The Power of Chin Mudra


When I teach meditation I often include this basic mudra, or hand position. It is formed by placing the thumb and index finger together and then resting the palm open. The hand can rest either facing upwards or downwards depending on the focused intention. However, the key is the finger position. It is important to gently press the fingertips together without creating strain or force.

This special hand position called Chin Mudra is a foundational practice within traditional yogic teaching. It is thought to connect the fields within the body that help to ground the energy running through the sushumna, central channel within the torso.

It is a very useful and powerful way to ground awareness with firm attention. It is thought to anchor the meditator within a rooted witnessing consciousness.

There are many reasons why we cultivate a stated of being centered and rooted. Being firmly rooted in our awareness with a calm centered-core energy is the best state to maintain during stressful transitions, or moments of conflict.

When we achieve a sense of being grounded, or being centered we have integrated strength. That strength allows us to center ourselves later after drama or upheaval. It’s the state we wish to return when we’ve been thrown off-center.

Using the mudra, a center technique for the mind and body has a physiological and psychically centering mechanism. It allows the force within the body to become rooted while in harmonic flow. It is a foundational practice to get into especially in the begin of a new meditation practice.

When I first began to meditate I was not given the mudra. I was trained to hone my awareness and root it with my breath. This works equally well, although it require practice. Whereas the mudra appears to be instantaneous.
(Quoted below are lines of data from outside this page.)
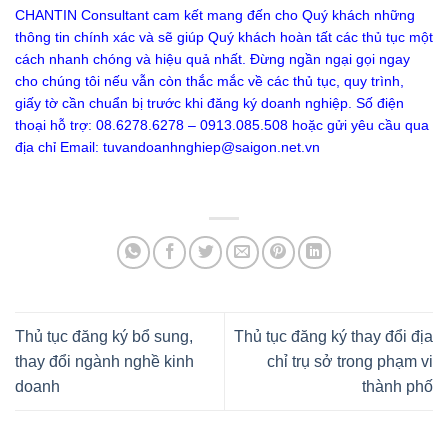
CHANTIN Consultant cam kết mang đến cho Quý khách những
thông tin chính xác và sẽ giúp Quý khách hoàn tất các thủ tục một
cách nhanh chóng và hiệu quả nhất. Đừng ngần ngại gọi ngay
cho chúng tôi nếu vẫn còn thắc mắc về các thủ tục, quy trình,
giấy tờ cần chuẩn bị trước khi đăng ký doanh nghiệp. Số điện
thoại hỗ trợ: 08.6278.6278 – 0913.085.508 hoặc gửi yêu cầu qua
địa chỉ Email:
tuvandoanhnghiep@saigon.net.vn
Thủ tục đăng ký bổ sung,
Thủ tục đăng ký thay đổi địa
thay đổi ngành nghề kinh
chỉ trụ sở trong phạm vi
doanh
thành phố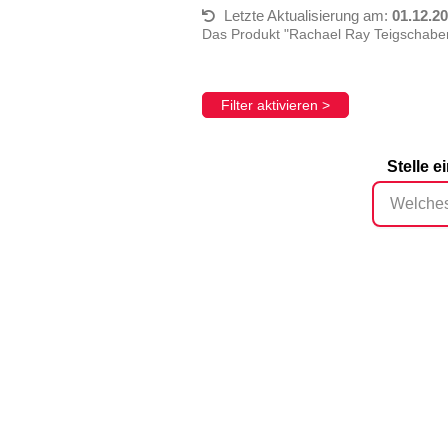
Letzte Aktualisierung am:
01.12.2
Das Produkt "Rachael Ray Teigschabe
Filter aktivieren >
Stelle 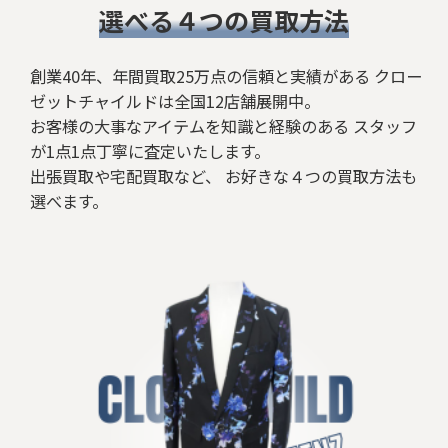
​選べる４つの買取方法
創業40年、年間買取25万点の信頼と実績がある クロー
ゼットチャイルドは全国12店舗展開中。
お客様の大事なアイテムを知識と経験のある スタッフ
が1点1点丁寧に査定いたします。
出張買取や宅配買取など、 お好きな４つの買取方法も
選べます。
I highly recommend using the chin mudra in meditation to gain a depth in rooting the channel of energy. It has a lasting effect later even when not meditating. During stressful meetings, or classes, using chin mudra to help hone the mind for concentration and clarity.

We can learn about a new practice, or may be revisit one we’ve known. Chin mudra may appear easy. Simply touching two fingers together. And yet, somehow that simple and easy act has activated the nervous system to respond with calm awareness. It instantly sends signals into body to unify.

When I teach children to meditate we always sit with our hands in chin mudra palms facing down to help turn our attention inward toward our breathing. It is a great way to teach discipline to control the body while in meditation. It allows a framework to cultivate while calm the breathing and slowing down the mental activity.

During my mother’s group meditations, we sit with our hands in chin mudra with palms facing upward in reception of expansive energy and insight. This position helps to facilitate calm rooted awareness with an intentional focus of receptivity.